What you are asked to do
I need the entries printed again word for word, without the images.

Stored data
*-*-*

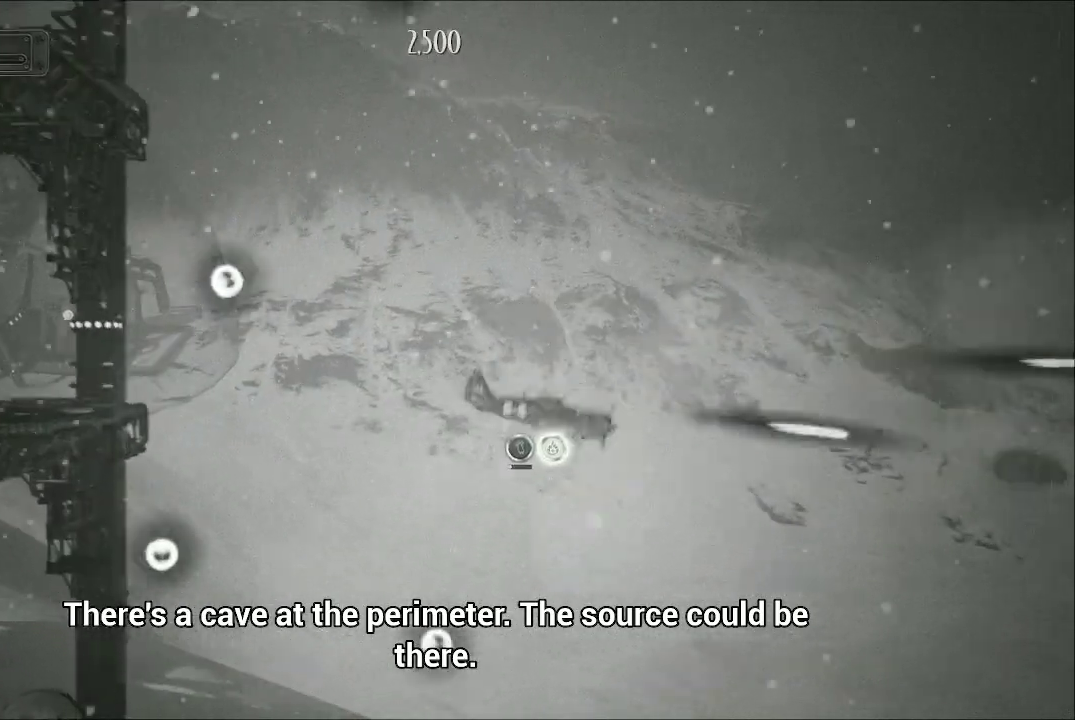
{"buttons": ["A"], "left_stick": "up-left", "right_stick": "center", "events": [[33, "left_stick", "down-right"], [167, "left_stick", "right"], [267, "left_stick", "down-right"], [400, "left_stick", "center"], [467, "left_stick", "up-left"]]}
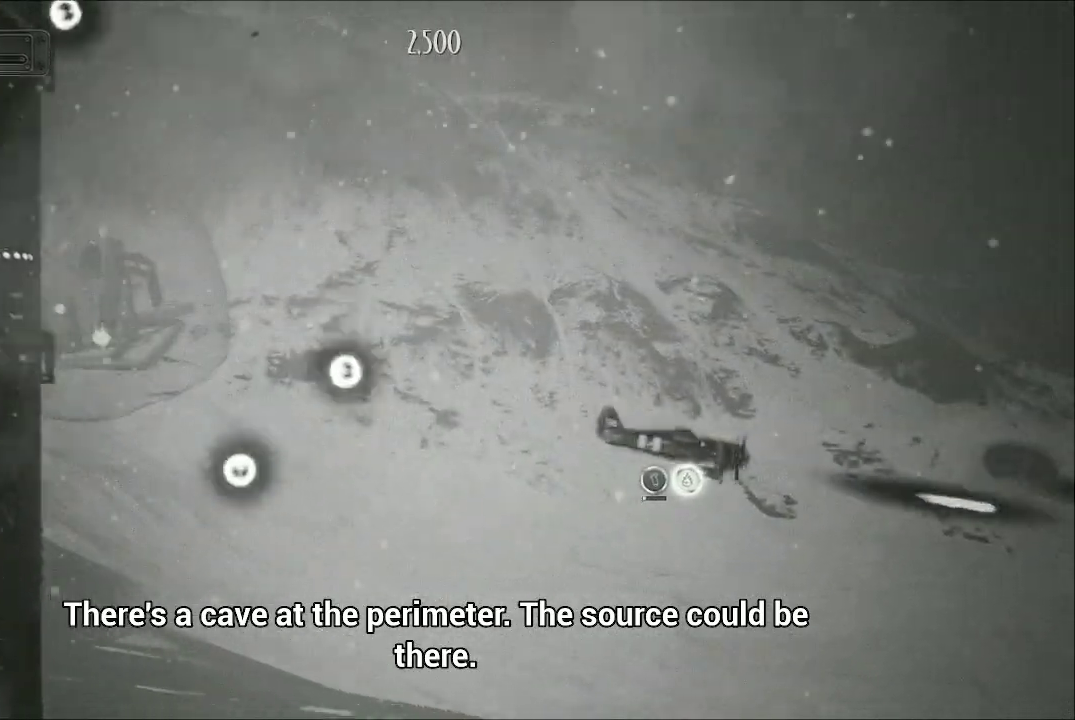
{"buttons": ["A"], "left_stick": "up-left", "right_stick": "center", "events": []}
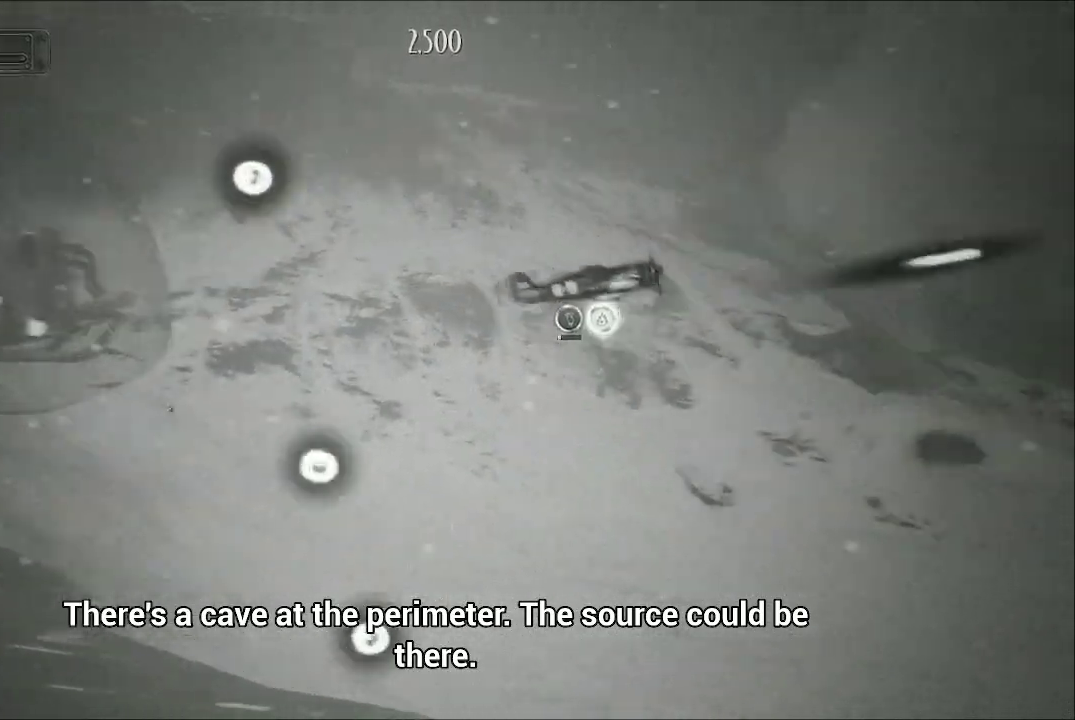
{"buttons": ["A"], "left_stick": "left", "right_stick": "center", "events": [[233, "left_stick", "left"]]}
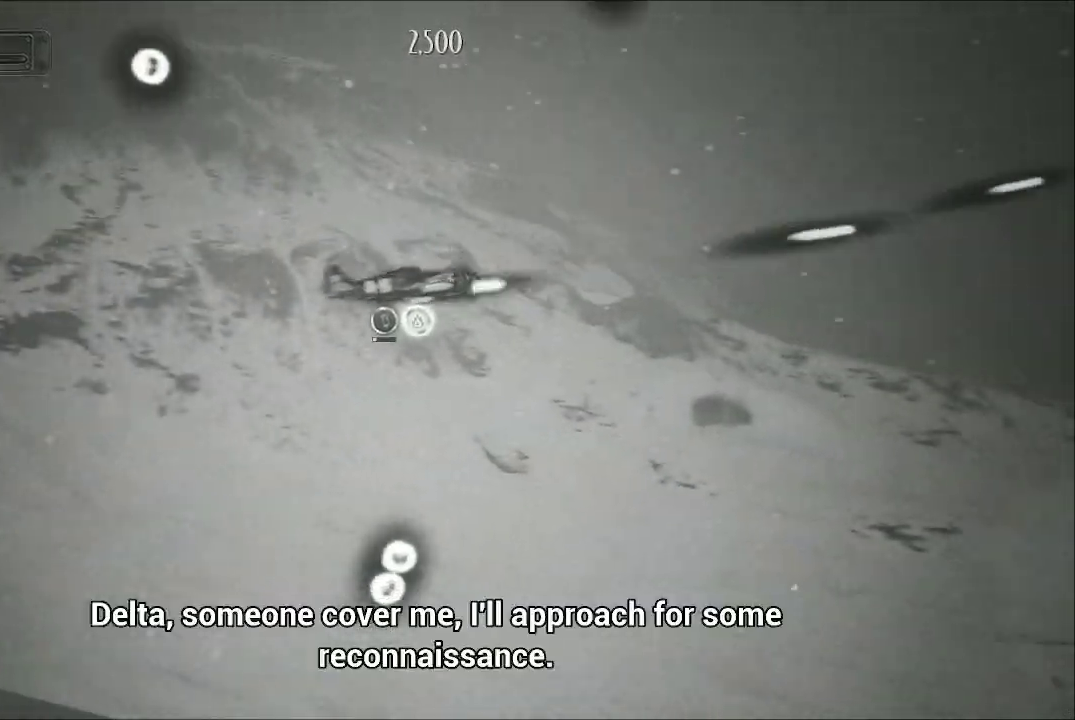
{"buttons": ["A"], "left_stick": "center", "right_stick": "center", "events": [[200, "left_stick", "up-left"], [400, "left_stick", "left"], [500, "left_stick", "center"]]}
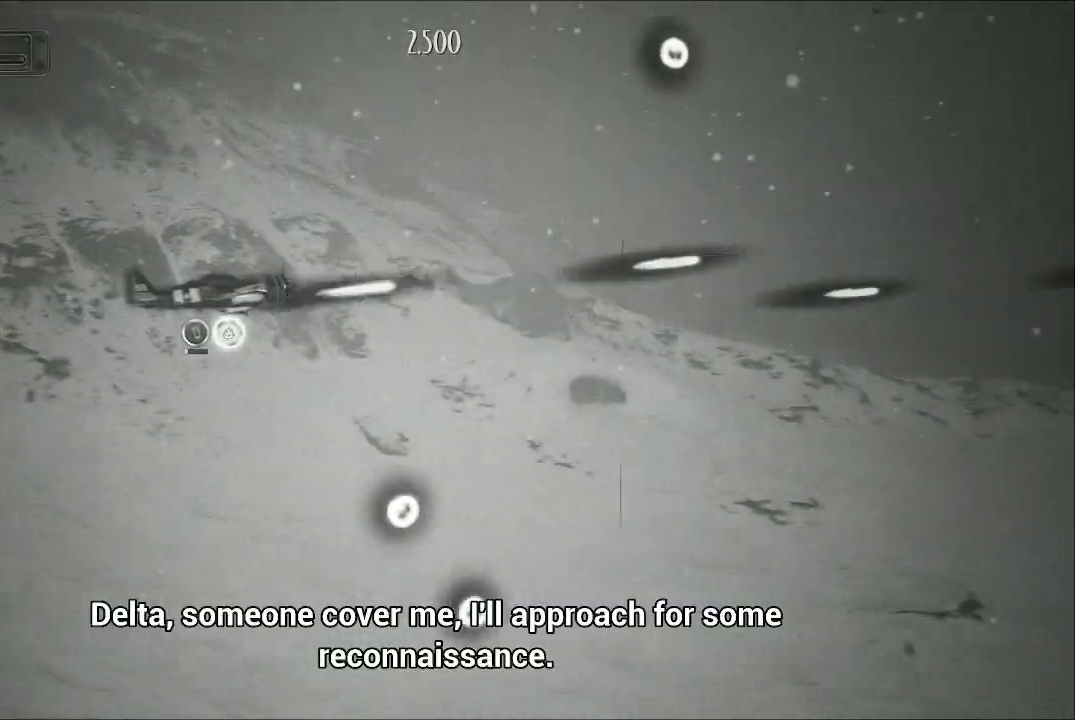
{"buttons": ["A"], "left_stick": "up-left", "right_stick": "center", "events": [[100, "left_stick", "up-left"]]}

*-*-*

Solution for this task
{"buttons": ["A"], "left_stick": "up-left", "right_stick": "center", "events": [[33, "left_stick", "down-right"], [167, "left_stick", "right"], [267, "left_stick", "down-right"], [400, "left_stick", "center"], [467, "left_stick", "up-left"]]}
{"buttons": ["A"], "left_stick": "up-left", "right_stick": "center", "events": []}
{"buttons": ["A"], "left_stick": "left", "right_stick": "center", "events": [[233, "left_stick", "left"]]}
{"buttons": ["A"], "left_stick": "center", "right_stick": "center", "events": [[200, "left_stick", "up-left"], [400, "left_stick", "left"], [500, "left_stick", "center"]]}
{"buttons": ["A"], "left_stick": "up-left", "right_stick": "center", "events": [[100, "left_stick", "up-left"]]}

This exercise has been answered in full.